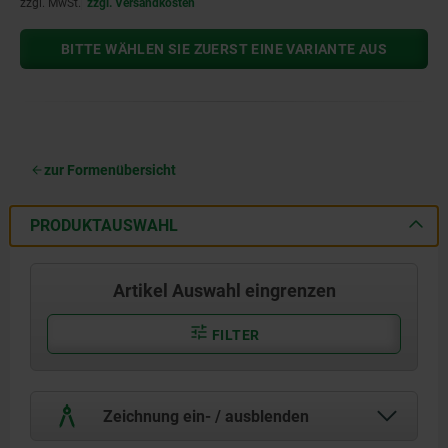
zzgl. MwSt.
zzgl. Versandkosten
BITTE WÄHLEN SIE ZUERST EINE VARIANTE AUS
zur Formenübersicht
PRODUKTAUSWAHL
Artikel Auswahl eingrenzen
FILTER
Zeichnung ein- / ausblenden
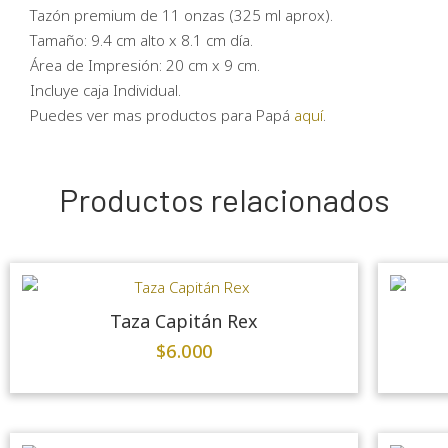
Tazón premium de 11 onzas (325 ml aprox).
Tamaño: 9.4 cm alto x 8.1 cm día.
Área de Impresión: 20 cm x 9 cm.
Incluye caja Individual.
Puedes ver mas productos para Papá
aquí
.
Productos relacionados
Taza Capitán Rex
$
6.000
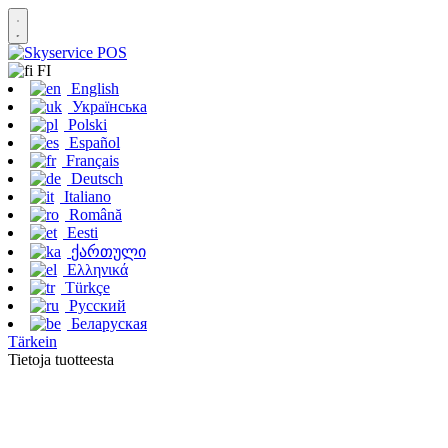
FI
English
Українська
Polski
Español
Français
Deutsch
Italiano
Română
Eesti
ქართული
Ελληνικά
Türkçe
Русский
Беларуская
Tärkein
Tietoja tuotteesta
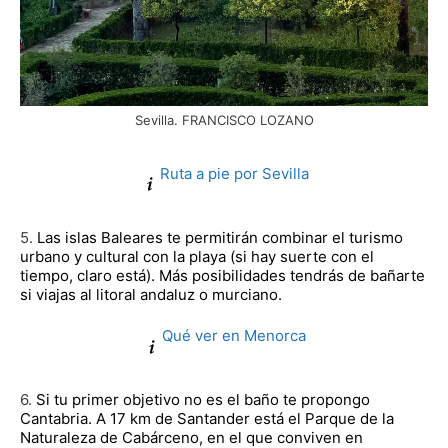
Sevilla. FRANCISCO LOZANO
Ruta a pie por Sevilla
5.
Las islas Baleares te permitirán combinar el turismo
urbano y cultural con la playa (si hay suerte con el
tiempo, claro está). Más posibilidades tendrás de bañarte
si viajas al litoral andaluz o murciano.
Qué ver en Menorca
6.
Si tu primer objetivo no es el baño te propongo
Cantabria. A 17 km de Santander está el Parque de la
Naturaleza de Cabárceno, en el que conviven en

▶ **TO-DO ITEM**
Set the entire listing down again, exact in every line, without any pictures.

▶ **SOLVED PROBLEM**
zzgl. MwSt.
zzgl. Versandkosten
BITTE WÄHLEN SIE ZUERST EINE VARIANTE AUS
zur Formenübersicht
PRODUKTAUSWAHL
Artikel Auswahl eingrenzen
FILTER
Zeichnung ein- / ausblenden
Tazón premium de 11 onzas (325 ml aprox).
Tamaño: 9.4 cm alto x 8.1 cm día.
Área de Impresión: 20 cm x 9 cm.
Incluye caja Individual.
Puedes ver mas productos para Papá
aquí
.
Productos relacionados
Taza Capitán Rex
$
6.000
FI
English
Українська
Polski
Español
Français
Deutsch
Italiano
Română
Eesti
ქართული
Ελληνικά
Türkçe
Русский
Беларуская
Tärkein
Tietoja tuotteesta
Sevilla. FRANCISCO LOZANO
Ruta a pie por Sevilla
5.
Las islas Baleares te permitirán combinar el turismo
urbano y cultural con la playa (si hay suerte con el
tiempo, claro está). Más posibilidades tendrás de bañarte
si viajas al litoral andaluz o murciano.
Qué ver en Menorca
6.
Si tu primer objetivo no es el baño te propongo
Cantabria. A 17 km de Santander está el Parque de la
Naturaleza de Cabárceno, en el que conviven en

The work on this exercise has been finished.